>>

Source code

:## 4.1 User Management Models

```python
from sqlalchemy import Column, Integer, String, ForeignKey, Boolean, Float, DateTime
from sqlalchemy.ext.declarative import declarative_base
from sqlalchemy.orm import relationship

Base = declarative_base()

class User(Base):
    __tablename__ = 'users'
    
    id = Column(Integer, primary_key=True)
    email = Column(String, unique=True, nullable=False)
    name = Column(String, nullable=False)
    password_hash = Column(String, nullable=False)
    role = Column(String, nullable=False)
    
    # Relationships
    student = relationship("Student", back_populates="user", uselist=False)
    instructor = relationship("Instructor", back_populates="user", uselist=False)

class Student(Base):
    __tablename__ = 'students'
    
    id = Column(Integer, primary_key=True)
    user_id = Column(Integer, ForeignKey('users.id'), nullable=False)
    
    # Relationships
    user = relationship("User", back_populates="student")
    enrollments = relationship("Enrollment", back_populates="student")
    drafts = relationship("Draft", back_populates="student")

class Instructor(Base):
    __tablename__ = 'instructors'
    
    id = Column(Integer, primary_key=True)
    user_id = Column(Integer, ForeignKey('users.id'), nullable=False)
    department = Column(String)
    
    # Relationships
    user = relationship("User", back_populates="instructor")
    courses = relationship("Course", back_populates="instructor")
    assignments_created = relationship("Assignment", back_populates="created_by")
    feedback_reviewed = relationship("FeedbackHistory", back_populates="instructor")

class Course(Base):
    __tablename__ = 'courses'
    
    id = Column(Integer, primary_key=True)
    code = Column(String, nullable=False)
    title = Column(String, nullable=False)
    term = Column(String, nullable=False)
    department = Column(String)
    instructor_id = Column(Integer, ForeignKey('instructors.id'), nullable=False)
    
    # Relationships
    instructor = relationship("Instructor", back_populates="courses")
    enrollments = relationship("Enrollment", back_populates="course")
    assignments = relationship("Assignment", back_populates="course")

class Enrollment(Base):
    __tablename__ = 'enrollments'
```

<<

→ **AIM OF THE EXERCISE**
Transcribe all of the lines in the records precisely.

→ **TASK ANSWER**
Source code

:## 4.1 User Management Models

```python
from sqlalchemy import Column, Integer, String, ForeignKey, Boolean, Float, DateTime
from sqlalchemy.ext.declarative import declarative_base
from sqlalchemy.orm import relationship

Base = declarative_base()

class User(Base):
    __tablename__ = 'users'
    
    id = Column(Integer, primary_key=True)
    email = Column(String, unique=True, nullable=False)
    name = Column(String, nullable=False)
    password_hash = Column(String, nullable=False)
    role = Column(String, nullable=False)
    
    # Relationships
    student = relationship("Student", back_populates="user", uselist=False)
    instructor = relationship("Instructor", back_populates="user", uselist=False)

class Student(Base):
    __tablename__ = 'students'
    
    id = Column(Integer, primary_key=True)
    user_id = Column(Integer, ForeignKey('users.id'), nullable=False)
    
    # Relationships
    user = relationship("User", back_populates="student")
    enrollments = relationship("Enrollment", back_populates="student")
    drafts = relationship("Draft", back_populates="student")

class Instructor(Base):
    __tablename__ = 'instructors'
    
    id = Column(Integer, primary_key=True)
    user_id = Column(Integer, ForeignKey('users.id'), nullable=False)
    department = Column(String)
    
    # Relationships
    user = relationship("User", back_populates="instructor")
    courses = relationship("Course", back_populates="instructor")
    assignments_created = relationship("Assignment", back_populates="created_by")
    feedback_reviewed = relationship("FeedbackHistory", back_populates="instructor")

class Course(Base):
    __tablename__ = 'courses'
    
    id = Column(Integer, primary_key=True)
    code = Column(String, nullable=False)
    title = Column(String, nullable=False)
    term = Column(String, nullable=False)
    department = Column(String)
    instructor_id = Column(Integer, ForeignKey('instructors.id'), nullable=False)
    
    # Relationships
    instructor = relationship("Instructor", back_populates="courses")
    enrollments = relationship("Enrollment", back_populates="course")
    assignments = relationship("Assignment", back_populates="course")

class Enrollment(Base):
    __tablename__ = 'enrollments'
```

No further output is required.